About this exercise: Reproduce the records from the line with "Well, that’s all" up to and including the final line of the records, putting "free software" in place of every "open source" and keeping all other text unchanged. Leave the pictures out of your answer.

── Records

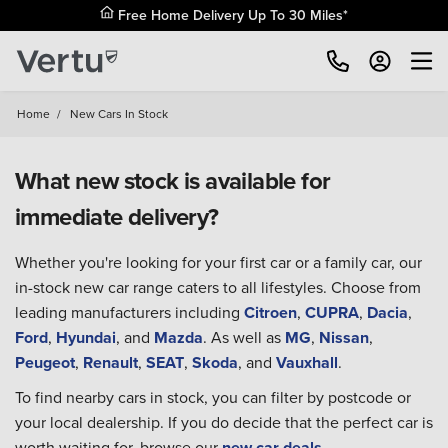
Free Home Delivery Up To 30 Miles*
Home
/
New Cars In Stock
What new stock is available for
immediate delivery?
Whether you're looking for your first car or a family car, our
in-stock new car range caters to all lifestyles. Choose from
leading manufacturers including
Citroen
,
CUPRA
,
Dacia
,
Ford
,
Hyundai
, and
Mazda
. As well as
MG
,
Nissan
,
Peugeot
,
Renault
,
SEAT
,
Skoda
, and
Vauxhall
.
To find nearby cars in stock, you can filter by postcode or
your local dealership. If you do decide that the perfect car is
worth waiting for, browse our
new car deals
.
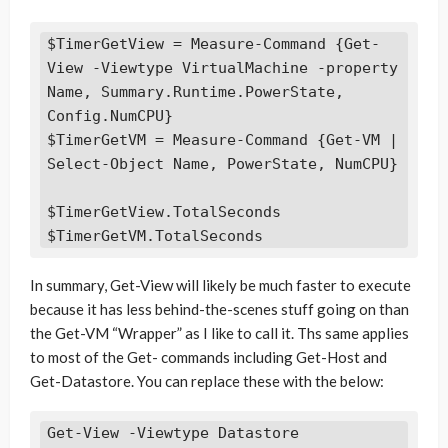
$TimerGetView = Measure-Command {Get-
View -Viewtype VirtualMachine -property 
Name, Summary.Runtime.PowerState, 
Config.NumCPU}

$TimerGetVM = Measure-Command {Get-VM | 
Select-Object Name, PowerState, NumCPU}

$TimerGetView.TotalSeconds

$TimerGetVM.TotalSeconds
In summary, Get-View will likely be much faster to execute
because it has less behind-the-scenes stuff going on than
the Get-VM “Wrapper” as I like to call it. Ths same applies
to most of the Get- commands including Get-Host and
Get-Datastore. You can replace these with the below:
Get-View -Viewtype Datastore
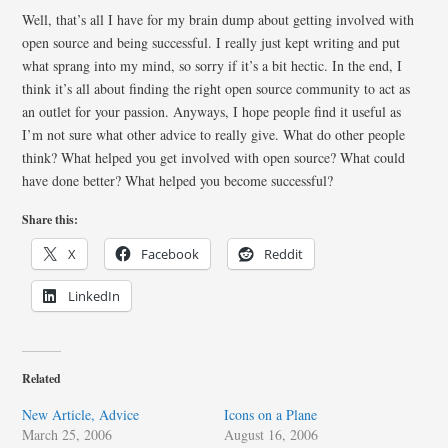
Well, that’s all I have for my brain dump about getting involved with
open source and being successful. I really just kept writing and put
what sprang into my mind, so sorry if it’s a bit hectic. In the end, I
think it’s all about finding the right open source community to act as
an outlet for your passion. Anyways, I hope people find it useful as
I’m not sure what other advice to really give. What do other people
think? What helped you get involved with open source? What could
have done better? What helped you become successful?
Share this:
X
Facebook
Reddit
LinkedIn
Related
New Article, Advice
Icons on a Plane
March 25, 2006
August 16, 2006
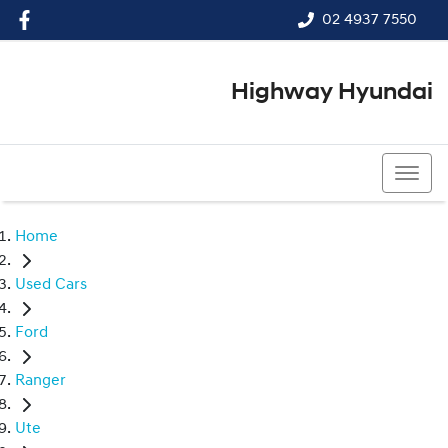
02 4937 7550
Highway Hyundai
02 4937 7550
Home
Used Cars
Ford
Ranger
Ute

────

Result of this exercise:
Well, that’s all I have for my brain dump about getting involved with
free software and being successful. I really just kept writing and put
what sprang into my mind, so sorry if it’s a bit hectic. In the end, I
think it’s all about finding the right free software community to act as
an outlet for your passion. Anyways, I hope people find it useful as
I’m not sure what other advice to really give. What do other people
think? What helped you get involved with free software? What could
have done better? What helped you become successful?
Share this:
X
Facebook
Reddit
LinkedIn
Related
New Article, Advice
Icons on a Plane
March 25, 2006
August 16, 2006
02 4937 7550
Highway Hyundai
02 4937 7550
Home
Used Cars
Ford
Ranger
Ute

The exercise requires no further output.